TASK GOAL: Copy out every line of text in the records below, character for character and in the same order.

[Source records]

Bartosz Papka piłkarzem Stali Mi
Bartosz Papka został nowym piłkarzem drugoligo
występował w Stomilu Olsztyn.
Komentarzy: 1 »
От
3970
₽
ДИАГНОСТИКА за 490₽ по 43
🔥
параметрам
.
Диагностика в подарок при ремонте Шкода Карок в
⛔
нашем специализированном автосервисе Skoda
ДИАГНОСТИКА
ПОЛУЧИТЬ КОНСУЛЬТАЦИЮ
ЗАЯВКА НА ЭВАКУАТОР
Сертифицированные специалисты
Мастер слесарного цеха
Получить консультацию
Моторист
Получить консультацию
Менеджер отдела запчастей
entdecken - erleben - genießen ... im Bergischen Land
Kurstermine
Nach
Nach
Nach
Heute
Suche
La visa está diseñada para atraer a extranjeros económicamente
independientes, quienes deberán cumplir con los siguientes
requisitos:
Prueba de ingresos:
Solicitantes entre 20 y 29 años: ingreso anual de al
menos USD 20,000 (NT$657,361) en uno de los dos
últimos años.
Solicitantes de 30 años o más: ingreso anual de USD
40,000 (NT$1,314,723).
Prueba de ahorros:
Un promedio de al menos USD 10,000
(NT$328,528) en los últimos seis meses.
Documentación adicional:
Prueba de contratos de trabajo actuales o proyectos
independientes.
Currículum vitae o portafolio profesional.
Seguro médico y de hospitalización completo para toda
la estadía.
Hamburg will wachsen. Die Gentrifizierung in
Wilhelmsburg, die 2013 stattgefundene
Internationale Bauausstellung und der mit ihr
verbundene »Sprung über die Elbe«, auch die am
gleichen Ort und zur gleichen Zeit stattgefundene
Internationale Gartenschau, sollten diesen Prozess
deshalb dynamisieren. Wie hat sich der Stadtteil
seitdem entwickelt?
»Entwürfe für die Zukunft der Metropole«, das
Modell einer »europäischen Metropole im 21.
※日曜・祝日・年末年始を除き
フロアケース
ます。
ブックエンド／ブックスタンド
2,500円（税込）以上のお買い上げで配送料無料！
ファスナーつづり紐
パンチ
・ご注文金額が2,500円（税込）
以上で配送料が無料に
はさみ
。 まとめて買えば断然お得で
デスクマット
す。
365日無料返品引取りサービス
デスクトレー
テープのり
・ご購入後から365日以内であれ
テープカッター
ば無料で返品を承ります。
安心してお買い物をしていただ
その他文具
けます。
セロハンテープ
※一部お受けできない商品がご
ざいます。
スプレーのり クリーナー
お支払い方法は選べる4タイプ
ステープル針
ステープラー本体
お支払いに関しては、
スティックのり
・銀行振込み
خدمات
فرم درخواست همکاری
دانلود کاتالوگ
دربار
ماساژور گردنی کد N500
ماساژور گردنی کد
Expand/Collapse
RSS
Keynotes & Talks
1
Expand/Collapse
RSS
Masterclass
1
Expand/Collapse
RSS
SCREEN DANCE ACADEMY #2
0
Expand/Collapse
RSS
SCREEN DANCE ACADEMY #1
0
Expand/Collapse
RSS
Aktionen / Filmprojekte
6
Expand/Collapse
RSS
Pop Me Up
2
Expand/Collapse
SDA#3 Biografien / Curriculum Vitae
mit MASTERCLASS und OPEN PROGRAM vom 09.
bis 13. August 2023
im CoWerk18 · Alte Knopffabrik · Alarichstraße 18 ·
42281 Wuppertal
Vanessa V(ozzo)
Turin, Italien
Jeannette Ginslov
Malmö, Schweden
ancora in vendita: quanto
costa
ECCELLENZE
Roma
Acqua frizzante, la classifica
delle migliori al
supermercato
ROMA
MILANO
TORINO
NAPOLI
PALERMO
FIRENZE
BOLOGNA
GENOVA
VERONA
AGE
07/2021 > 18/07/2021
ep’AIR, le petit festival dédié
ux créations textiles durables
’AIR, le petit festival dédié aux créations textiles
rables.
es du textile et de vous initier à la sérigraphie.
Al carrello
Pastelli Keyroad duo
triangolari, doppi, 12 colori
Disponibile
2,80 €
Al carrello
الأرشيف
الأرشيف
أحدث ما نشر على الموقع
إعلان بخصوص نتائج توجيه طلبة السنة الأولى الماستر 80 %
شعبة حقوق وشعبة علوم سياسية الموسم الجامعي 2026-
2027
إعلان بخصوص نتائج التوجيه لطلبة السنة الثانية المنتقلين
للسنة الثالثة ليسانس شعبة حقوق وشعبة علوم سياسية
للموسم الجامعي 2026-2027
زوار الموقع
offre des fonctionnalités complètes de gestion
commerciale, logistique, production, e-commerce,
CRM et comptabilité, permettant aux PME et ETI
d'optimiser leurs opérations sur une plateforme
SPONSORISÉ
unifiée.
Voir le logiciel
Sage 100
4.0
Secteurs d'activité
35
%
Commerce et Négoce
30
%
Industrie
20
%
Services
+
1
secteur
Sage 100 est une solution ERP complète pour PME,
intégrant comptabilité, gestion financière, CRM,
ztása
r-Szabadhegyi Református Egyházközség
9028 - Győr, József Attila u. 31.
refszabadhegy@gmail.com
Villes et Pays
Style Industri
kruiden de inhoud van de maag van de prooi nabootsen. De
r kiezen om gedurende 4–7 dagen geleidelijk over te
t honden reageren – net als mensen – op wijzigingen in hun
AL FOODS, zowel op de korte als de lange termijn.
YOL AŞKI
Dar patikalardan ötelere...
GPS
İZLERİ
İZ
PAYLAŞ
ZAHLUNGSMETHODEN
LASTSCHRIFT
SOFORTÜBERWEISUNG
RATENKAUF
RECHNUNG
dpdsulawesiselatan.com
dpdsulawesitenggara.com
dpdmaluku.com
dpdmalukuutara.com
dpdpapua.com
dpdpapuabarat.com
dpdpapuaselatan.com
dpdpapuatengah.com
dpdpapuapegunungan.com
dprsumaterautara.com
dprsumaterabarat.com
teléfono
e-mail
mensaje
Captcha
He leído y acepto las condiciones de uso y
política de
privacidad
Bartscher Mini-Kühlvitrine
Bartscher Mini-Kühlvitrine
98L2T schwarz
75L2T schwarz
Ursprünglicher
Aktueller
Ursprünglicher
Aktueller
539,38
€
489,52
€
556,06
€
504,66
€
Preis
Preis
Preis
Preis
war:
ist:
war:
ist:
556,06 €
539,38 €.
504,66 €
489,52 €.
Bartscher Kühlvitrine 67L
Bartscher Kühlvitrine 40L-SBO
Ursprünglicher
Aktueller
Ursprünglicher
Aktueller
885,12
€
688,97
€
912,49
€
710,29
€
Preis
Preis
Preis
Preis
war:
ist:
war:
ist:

OUTPUT:
Bartosz Papka piłkarzem Stali Mi
Bartosz Papka został nowym piłkarzem drugoligo
występował w Stomilu Olsztyn.
Komentarzy: 1 »
От
3970
₽
ДИАГНОСТИКА за 490₽ по 43
🔥
параметрам
.
Диагностика в подарок при ремонте Шкода Карок в
⛔
нашем специализированном автосервисе Skoda
ДИАГНОСТИКА
ПОЛУЧИТЬ КОНСУЛЬТАЦИЮ
ЗАЯВКА НА ЭВАКУАТОР
Сертифицированные специалисты
Мастер слесарного цеха
Получить консультацию
Моторист
Получить консультацию
Менеджер отдела запчастей
entdecken - erleben - genießen ... im Bergischen Land
Kurstermine
Nach
Nach
Nach
Heute
Suche
La visa está diseñada para atraer a extranjeros económicamente
independientes, quienes deberán cumplir con los siguientes
requisitos:
Prueba de ingresos:
Solicitantes entre 20 y 29 años: ingreso anual de al
menos USD 20,000 (NT$657,361) en uno de los dos
últimos años.
Solicitantes de 30 años o más: ingreso anual de USD
40,000 (NT$1,314,723).
Prueba de ahorros:
Un promedio de al menos USD 10,000
(NT$328,528) en los últimos seis meses.
Documentación adicional:
Prueba de contratos de trabajo actuales o proyectos
independientes.
Currículum vitae o portafolio profesional.
Seguro médico y de hospitalización completo para toda
la estadía.
Hamburg will wachsen. Die Gentrifizierung in
Wilhelmsburg, die 2013 stattgefundene
Internationale Bauausstellung und der mit ihr
verbundene »Sprung über die Elbe«, auch die am
gleichen Ort und zur gleichen Zeit stattgefundene
Internationale Gartenschau, sollten diesen Prozess
deshalb dynamisieren. Wie hat sich der Stadtteil
seitdem entwickelt?
»Entwürfe für die Zukunft der Metropole«, das
Modell einer »europäischen Metropole im 21.
※日曜・祝日・年末年始を除き
フロアケース
ます。
ブックエンド／ブックスタンド
2,500円（税込）以上のお買い上げで配送料無料！
ファスナーつづり紐
パンチ
・ご注文金額が2,500円（税込）
以上で配送料が無料に
はさみ
。 まとめて買えば断然お得で
デスクマット
す。
365日無料返品引取りサービス
デスクトレー
テープのり
・ご購入後から365日以内であれ
テープカッター
ば無料で返品を承ります。
安心してお買い物をしていただ
その他文具
けます。
セロハンテープ
※一部お受けできない商品がご
ざいます。
スプレーのり クリーナー
お支払い方法は選べる4タイプ
ステープル針
ステープラー本体
お支払いに関しては、
スティックのり
・銀行振込み
خدمات
فرم درخواست همکاری
دانلود کاتالوگ
دربار
ماساژور گردنی کد N500
ماساژور گردنی کد
Expand/Collapse
RSS
Keynotes & Talks
1
Expand/Collapse
RSS
Masterclass
1
Expand/Collapse
RSS
SCREEN DANCE ACADEMY #2
0
Expand/Collapse
RSS
SCREEN DANCE ACADEMY #1
0
Expand/Collapse
RSS
Aktionen / Filmprojekte
6
Expand/Collapse
RSS
Pop Me Up
2
Expand/Collapse
SDA#3 Biografien / Curriculum Vitae
mit MASTERCLASS und OPEN PROGRAM vom 09.
bis 13. August 2023
im CoWerk18 · Alte Knopffabrik · Alarichstraße 18 ·
42281 Wuppertal
Vanessa V(ozzo)
Turin, Italien
Jeannette Ginslov
Malmö, Schweden
ancora in vendita: quanto
costa
ECCELLENZE
Roma
Acqua frizzante, la classifica
delle migliori al
supermercato
ROMA
MILANO
TORINO
NAPOLI
PALERMO
FIRENZE
BOLOGNA
GENOVA
VERONA
AGE
07/2021 > 18/07/2021
ep’AIR, le petit festival dédié
ux créations textiles durables
’AIR, le petit festival dédié aux créations textiles
rables.
es du textile et de vous initier à la sérigraphie.
Al carrello
Pastelli Keyroad duo
triangolari, doppi, 12 colori
Disponibile
2,80 €
Al carrello
الأرشيف
الأرشيف
أحدث ما نشر على الموقع
إعلان بخصوص نتائج توجيه طلبة السنة الأولى الماستر 80 %
شعبة حقوق وشعبة علوم سياسية الموسم الجامعي 2026-
2027
إعلان بخصوص نتائج التوجيه لطلبة السنة الثانية المنتقلين
للسنة الثالثة ليسانس شعبة حقوق وشعبة علوم سياسية
للموسم الجامعي 2026-2027
زوار الموقع
offre des fonctionnalités complètes de gestion
commerciale, logistique, production, e-commerce,
CRM et comptabilité, permettant aux PME et ETI
d'optimiser leurs opérations sur une plateforme
SPONSORISÉ
unifiée.
Voir le logiciel
Sage 100
4.0
Secteurs d'activité
35
%
Commerce et Négoce
30
%
Industrie
20
%
Services
+
1
secteur
Sage 100 est une solution ERP complète pour PME,
intégrant comptabilité, gestion financière, CRM,
ztása
r-Szabadhegyi Református Egyházközség
9028 - Győr, József Attila u. 31.
refszabadhegy@gmail.com
Villes et Pays
Style Industri
kruiden de inhoud van de maag van de prooi nabootsen. De
r kiezen om gedurende 4–7 dagen geleidelijk over te
t honden reageren – net als mensen – op wijzigingen in hun
AL FOODS, zowel op de korte als de lange termijn.
YOL AŞKI
Dar patikalardan ötelere...
GPS
İZLERİ
İZ
PAYLAŞ
ZAHLUNGSMETHODEN
LASTSCHRIFT
SOFORTÜBERWEISUNG
RATENKAUF
RECHNUNG
dpdsulawesiselatan.com
dpdsulawesitenggara.com
dpdmaluku.com
dpdmalukuutara.com
dpdpapua.com
dpdpapuabarat.com
dpdpapuaselatan.com
dpdpapuatengah.com
dpdpapuapegunungan.com
dprsumaterautara.com
dprsumaterabarat.com
teléfono
e-mail
mensaje
Captcha
He leído y acepto las condiciones de uso y
política de
privacidad
Bartscher Mini-Kühlvitrine
Bartscher Mini-Kühlvitrine
98L2T schwarz
75L2T schwarz
Ursprünglicher
Aktueller
Ursprünglicher
Aktueller
539,38
€
489,52
€
556,06
€
504,66
€
Preis
Preis
Preis
Preis
war:
ist:
war:
ist:
556,06 €
539,38 €.
504,66 €
489,52 €.
Bartscher Kühlvitrine 67L
Bartscher Kühlvitrine 40L-SBO
Ursprünglicher
Aktueller
Ursprünglicher
Aktueller
885,12
€
688,97
€
912,49
€
710,29
€
Preis
Preis
Preis
Preis
war:
ist:
war:
ist:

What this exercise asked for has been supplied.